Unit Operator#
Assume is created using flexible and usable abstractions, while still providing flexibility to cover most use cases of market modeling. This is also true for the unit operator class. In general the task of this calls can range from simple passing the bids of the technical units through to complex portfolio optimization of all units assigned to one operator. This text aims to explain its current functionalities and the possibilities the unit
Basic Functionalities#
In general, the unit operator is the operator of the technical units and can either have one unit or multiple units assigned to it. The unit operator is responsible for the following tasks:
Registering to the respective markets that it wants to participate in
Handling the opening message from a market by asking for bids from its units
Passing or processing the bids of the technical units through to the market
Handling the market feedback and communicate actual dispatch of technical units
Collects a variety of data and sends it to the output unit which writes it in coordinated way to the database
As one can see from all the task the unit oporator covers, that it orchestrates and coordinates the technical units and the markets.
Portfolio Strategies#
The main flexibility of a unit operator is that all bids and technical constraints from its units can be processed jointly before being sent to the market. This enables portfolio-level bidding strategies, where the operator acts as a single strategic agent across all units it manages.

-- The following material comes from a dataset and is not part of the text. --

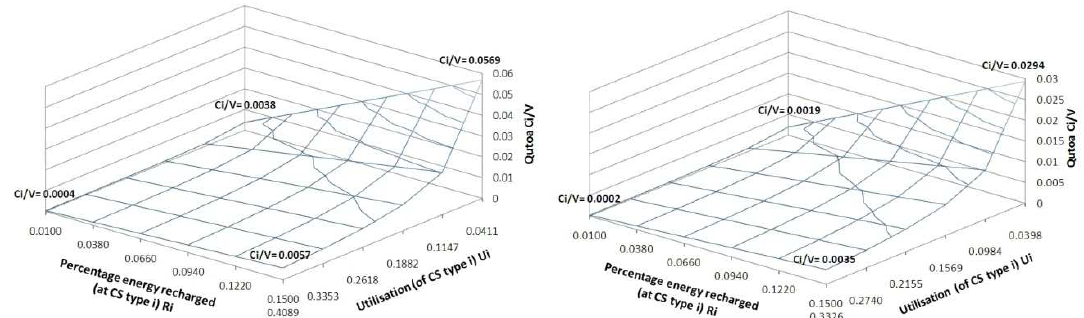
Figure 6. Quotas Ci/V for private vehicles and 22kW (left) and 44kW (right) charging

ASSUME provides two levels of general portfolio strategies, both defined in assume.strategies.portfolio_strategies:
UnitsOperatorDirectStrategy— passes each unit’s individual bids through unchanged, simply aggregating them into a single orderbook.UnitsOperatorEnergyHeuristicCournotStrategy— applies a Cournot-style markup on top of each unit’s marginal cost bid, scaled by the total capacity of the operator’s portfolio.
Portfolio Reinforcement Learning#
A reinforcement learning variant is available in PortfolioLearningStrategy.
Instead of bidding each unit independently, the RL agent observes the full portfolio state and learns a joint bidding
policy. The observation space includes:
Cyclical hour-of-day encoding (sin/cos)
Forecasted residual load over the foresight horizon, scaled by maximum demand
Forecasted price over the foresight horizon, scaled by maximum bid price
Inframarginal generation forecast: fraction of portfolio capacity that is cheaper than the forecasted price
Marginal cost curve: flexible capacity and upper cost bound per cost quantile (
nbinsbins)
The agent outputs a markup multiplier per cost bin per time step. Units are sorted by marginal cost, and each unit’s
flexible capacity is bid at marginal_cost × markup[bin]. Inflexible (must-run) generation is always bid at
marginal cost. The reward signal is the difference between realised profit and a competitive benchmark (all units
bidding at marginal cost given the price forecast).